• _Excerpted passage_
==================================================

In Ish v. McRae et al., 48 Ark. 413, 3 S.W. 440, Cockrill, C. J., in speaking for the court in a similar case, said:

"The first stipulation of the contract is one of purchase and sale. It binds the vendor to convey to the defendant, but to the terms of this agreement there is annexed the condition that, in case of failure in the performance of the agreement to pay the first installment of purchase money, the intended vendee shall thereafter pay rent for the use of the land. It was certainly competent for the parties to enter into a binding agreement of this nature. Wells v. Smith, 2 Edw. Ch. [N.Y.] 78;Id., 7 Paige [N.Y.] 22 [31 Am. Dec. 274]. The vendor, being unwilling *834 to take the hazard of losing both principal and interest of the purchase price, and the rent of the land as well, may make a sale upon condition, and give the vendee an option to hold as purchaser or as tenant after a given day. The vendee here had, in effect, agreed that his right should depend upon the scrupulous adherence to the engagement be made to pay the purchase price, and that time should be a material consideration in the contract."

Carpenter v. Thornburn, 76 Ark. 578, 89 S.W. 1047, was an appeal from the chancery court in a case similar in some of its aspects to the one under consideration. It was there held:

"The law on this point, so far as it applies to this case, is very clearly stated by Prof. Pomeroy as follows: 'It is well settled that, when the parties have so stipulated as to make the time of payment of the essence of the contract within the view of equity as well as of the law, a court of equity cannot relieve a vendee who has made default. With respect to this rule there is no doubt. The only difficulty is in determining when time has thus been made essential. It is also equally certain that, when the contract is made to depend upon a condition precedent — in other words, when no right shall vestuntil certain acts have been done, as, for example, until the vendee has paid certain sums at certain specified times — then also a court of equity will not relieve the vendee against the forfeiture incurred by a breach of such condition precedent.' "

1 Pomeroy on Equity, sec. 445; Quertermous v. Hatfield,54 Ark. 16, 14 S.W. 1096; Nelson v. Sanders, 123 Ala. 615, 26 So. 518; Wilcoxson v. Stitt, 65 Cal. 596, 4 P. 629, 52 Am. Rep. 310; Prather v. Brandon, 44 Ind. App. 45, 88 N.E. 700;Kerns v. McKean, 65 Cal. 411, 4 P. 404; Sutherland v.Parkins, 75 Ill. 338; Verstein v. Yeancy, 210 Pa. 109, 59 A. 689; Murphy v. Myar (Ark.) 128 S.W. 359; Sheehy v. Scott, 128 Iowa, 551, 104 N.E. 1139, 4 L. R. A. (N. S.) 365.

==================================================

• _Supplied records_
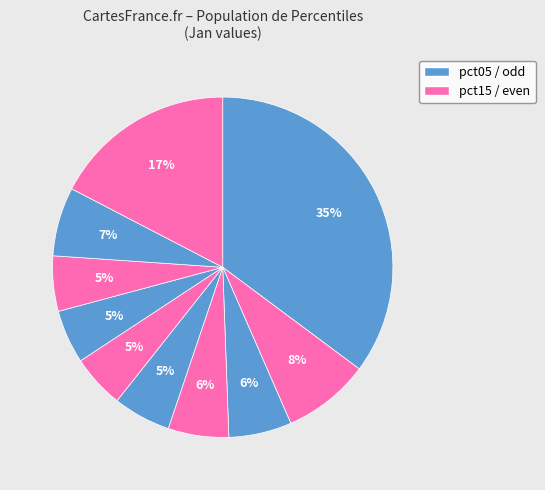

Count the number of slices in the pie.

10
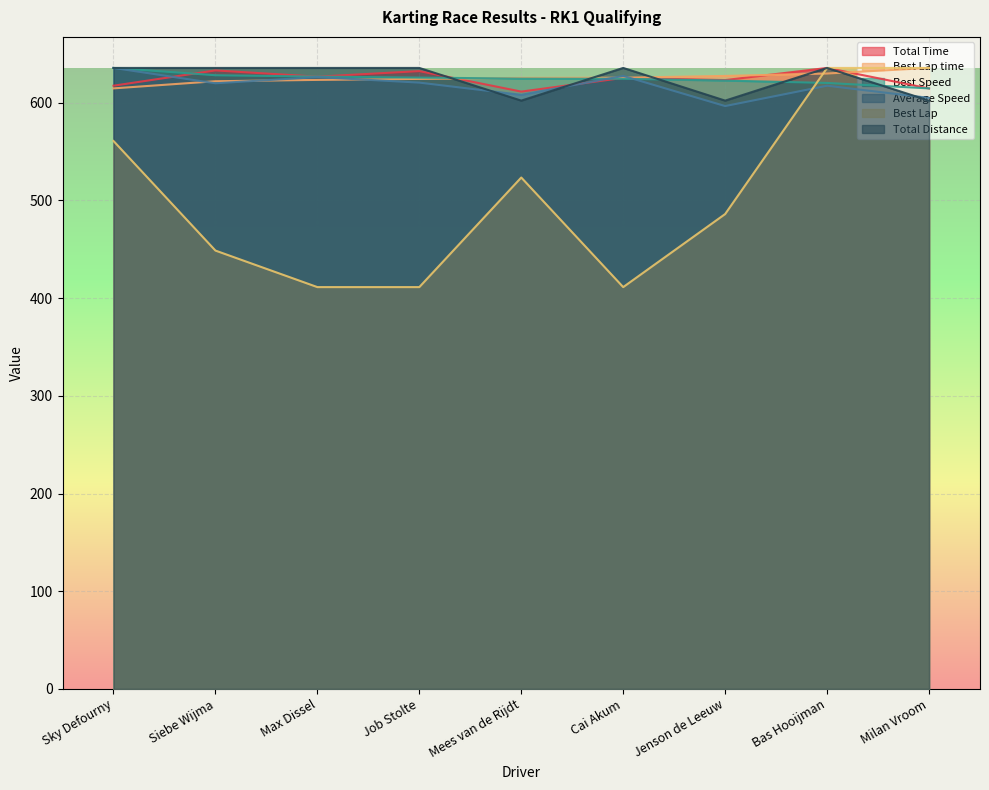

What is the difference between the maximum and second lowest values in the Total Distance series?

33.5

==================================================

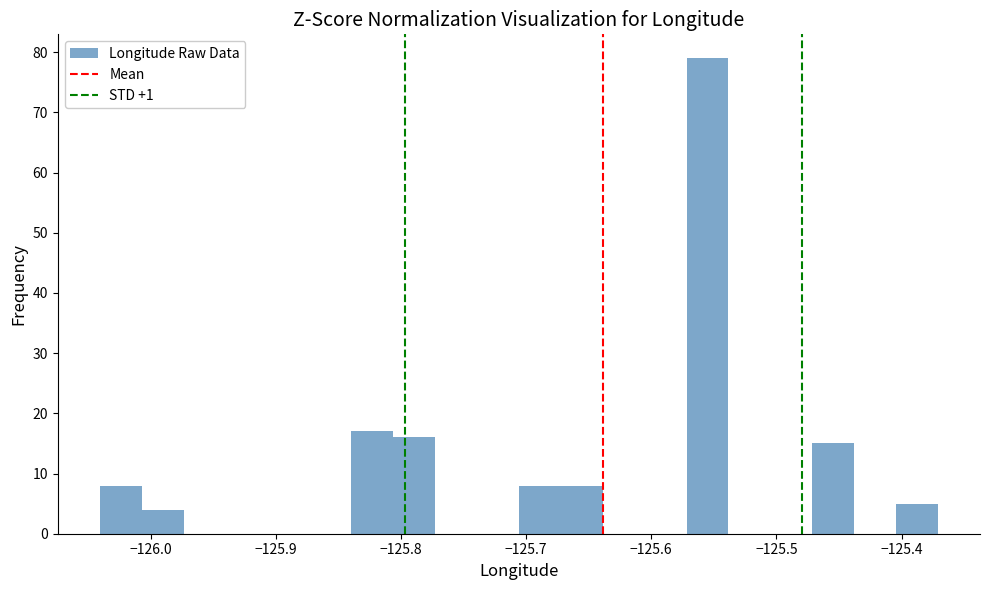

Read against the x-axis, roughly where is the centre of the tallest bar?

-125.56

==================================================

• _Directions_
1. In the court opinion on land-sale contracts, which court was Carpenter v. Thornburn appealed from?
2. Please pick up the court opinion on land-sale contracts after its closing list of citations and carry it forward.

• _Written responses_
1. The chancery court.

2.
In Chambers et al. v. Anderson et al., 51 Kan. 385, 32 P. 1098, it was held that where by a written agreement for the sale of land parties stipulate that in case the second party shall fail to make the payment punctually and upon the strict terms and conditions named, and likewise perform each, all, and every agreement and stipulation, strictly and literally, without failure or default, then the contract, so far as it may bind the first party, should become utterly null and void, and all rights and interests *835 therein created or then existing in favor of or derived from the first party should utterly cease and determine, and the right of possession and all equitable and legal interests in the premises contracted for should revert to and revest in the first party, without any declaration of forfeiture or act of re-entry, or any other act by the first party to be performed, and without any right of the second party of reclamation or compensation for moneys paid or services performed as absolutely, fully, and perfectly as if the contract had never been made — that such provision was for the benefit of the first party, and the contract should be void only at his election, and that he could either avoid or enforce the contract at his own election. It was said by Horton, C. J.:

"The provision that this agreement should be void was for the benefit of the vendor. On the vendee's default, the vendor might, therefore, consider the agreement void at his own election, or affirm it, and bring his action on the covenants."

In Prather v. Brandon, supra, it was said:

"Appellant went into possession under a contract which, if fully performed by it, would result in its ownership of the land; but, if it failed to perform the agreement, the stipulated payments were to become rent. It is quite true that, if a person goes into the possession of real estate under a contract to purchase, he does not thereby become the vendor's tenant so as to become liable for the rent in case the contract is rescinded. Hopkins v. Ratliff, 115 Ind. 213, 17 N.E. 288. But we know of nothing to prevent the parties from agreeing that although the contract is originally one of purchase, it may become under certain conditions therein named a lease. It is a matter about which the parties might rightfully contract, and the contract when made may be enforced."

Canfield v. Westcott, 5 Cow. (N.Y.) 270; Church v. Ayers, 5 Cow. (N.Y.) 272; Smith v. Mohn, 87 Cal. 489, 25 P. 696;Bobart v. Republic Investment Co., 49 Kan. 94, 30 P. 180.

It is manifest from a casual reading of the contract that it was not the intention of the parties that any title should pass to Lewis, except upon full compliance with the terms and conditions therein contained. Cases cited by counsel for defendant in error in which the purchaser from the inception of the contract became vested with an equitable title are not therefore in point. *836 We think there is no difficulty here in ascertaining from the language used that the parties did not intend or understand that the contract was in any wise executed, but that it was purely executory, and that no present estate in the property, either legal or equitable, was intended to be or was vested in Lewis. Walker v. Douglas et al., 70 Ill. 445.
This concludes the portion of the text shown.